Records shown section start
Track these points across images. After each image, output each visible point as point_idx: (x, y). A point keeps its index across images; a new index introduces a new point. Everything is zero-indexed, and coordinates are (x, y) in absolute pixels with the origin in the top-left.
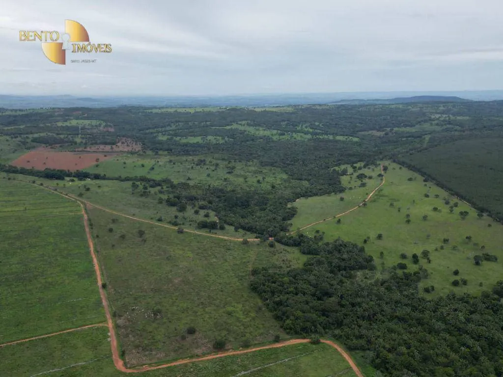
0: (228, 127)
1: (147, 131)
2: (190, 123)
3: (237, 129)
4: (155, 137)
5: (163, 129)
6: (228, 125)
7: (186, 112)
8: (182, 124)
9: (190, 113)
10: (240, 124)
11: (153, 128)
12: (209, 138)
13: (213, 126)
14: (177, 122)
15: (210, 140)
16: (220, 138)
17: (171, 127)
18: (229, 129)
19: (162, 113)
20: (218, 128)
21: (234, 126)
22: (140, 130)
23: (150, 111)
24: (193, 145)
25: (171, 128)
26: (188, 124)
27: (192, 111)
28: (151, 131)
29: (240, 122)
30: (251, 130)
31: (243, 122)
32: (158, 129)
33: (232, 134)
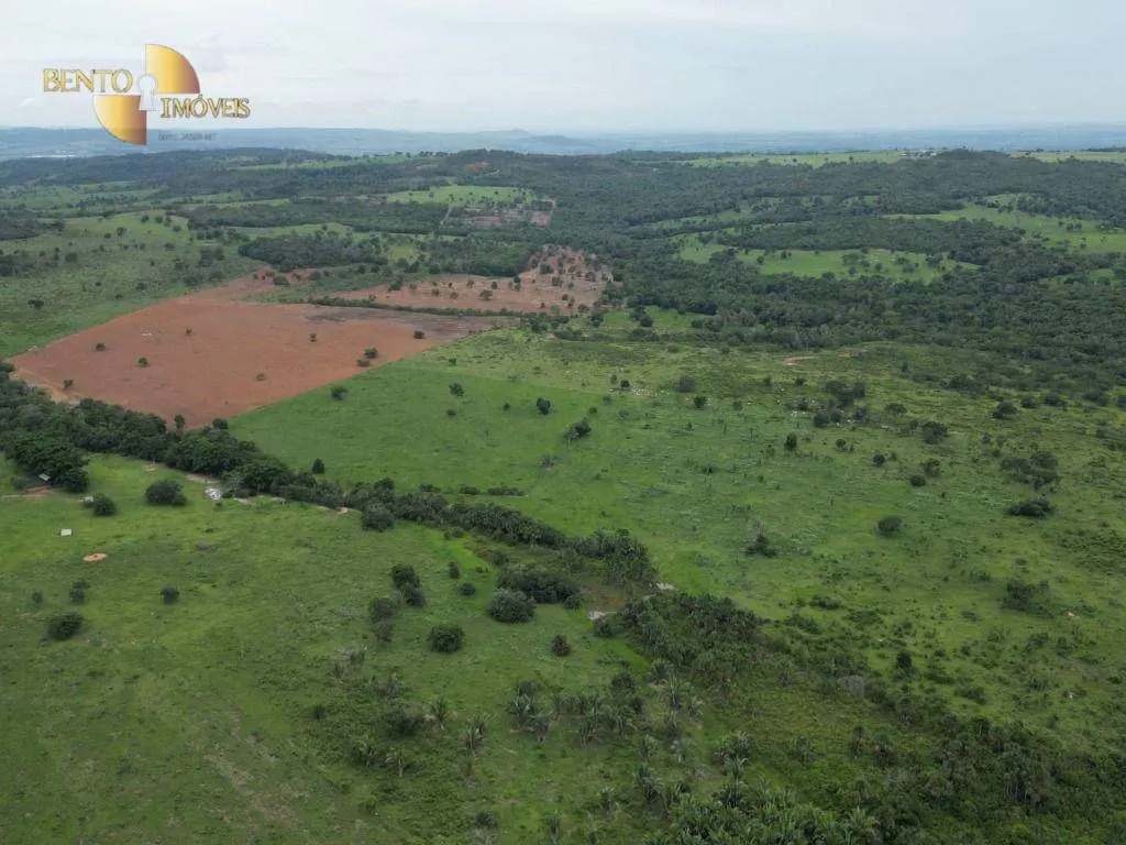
0: (949, 217)
2: (805, 199)
3: (983, 226)
4: (675, 248)
5: (709, 219)
6: (947, 208)
7: (795, 165)
8: (776, 200)
9: (810, 167)
10: (993, 206)
11: (677, 217)
12: (875, 257)
13: (886, 210)
14: (759, 195)
15: (878, 267)
16: (919, 258)
17: (738, 211)
18: (955, 224)
19: (719, 169)
20: (907, 217)
21: (971, 213)
22: (633, 223)
24: (806, 290)
25: (736, 217)
26: (798, 203)
28: (667, 225)
29: (992, 199)
30: (1047, 230)
31: (1004, 199)
32: (690, 219)
33: (970, 244)
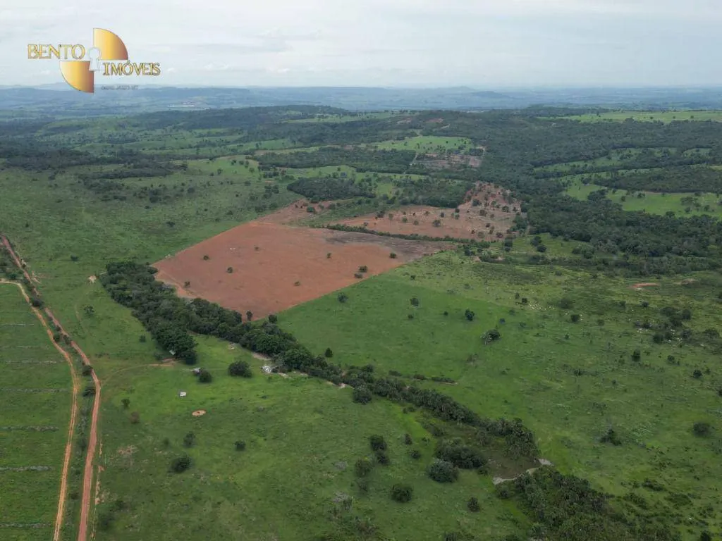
1: (551, 169)
2: (657, 150)
4: (564, 187)
5: (589, 164)
7: (652, 121)
8: (638, 152)
9: (662, 124)
11: (567, 162)
12: (705, 199)
13: (715, 162)
14: (625, 146)
15: (707, 208)
17: (610, 158)
19: (598, 124)
23: (574, 118)
24: (654, 224)
25: (608, 163)
26: (652, 154)
27: (665, 119)
28: (560, 167)
32: (576, 164)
Records shown section end
§ What is being asked: Copy the final portion of the records: every line from the one containing "3: (237, 129)" through the last, word for word, without pictures.

§ Answer box:
3: (237, 129)
4: (155, 137)
5: (163, 129)
6: (228, 125)
7: (186, 112)
8: (182, 124)
9: (190, 113)
10: (240, 124)
11: (153, 128)
12: (209, 138)
13: (213, 126)
14: (177, 122)
15: (210, 140)
16: (220, 138)
17: (171, 127)
18: (229, 129)
19: (162, 113)
20: (218, 128)
21: (234, 126)
22: (140, 130)
23: (150, 111)
24: (193, 145)
25: (171, 128)
26: (188, 124)
27: (192, 111)
28: (151, 131)
29: (240, 122)
30: (251, 130)
31: (243, 122)
32: (158, 129)
33: (232, 134)
0: (949, 217)
2: (805, 199)
3: (983, 226)
4: (675, 248)
5: (709, 219)
6: (947, 208)
7: (795, 165)
8: (776, 200)
9: (810, 167)
10: (993, 206)
11: (677, 217)
12: (875, 257)
13: (886, 210)
14: (759, 195)
15: (878, 267)
16: (919, 258)
17: (738, 211)
18: (955, 224)
19: (719, 169)
20: (907, 217)
21: (971, 213)
22: (633, 223)
24: (806, 290)
25: (736, 217)
26: (798, 203)
28: (667, 225)
29: (992, 199)
30: (1047, 230)
31: (1004, 199)
32: (690, 219)
33: (970, 244)
1: (551, 169)
2: (657, 150)
4: (564, 187)
5: (589, 164)
7: (652, 121)
8: (638, 152)
9: (662, 124)
11: (567, 162)
12: (705, 199)
13: (715, 162)
14: (625, 146)
15: (707, 208)
17: (610, 158)
19: (598, 124)
23: (574, 118)
24: (654, 224)
25: (608, 163)
26: (652, 154)
27: (665, 119)
28: (560, 167)
32: (576, 164)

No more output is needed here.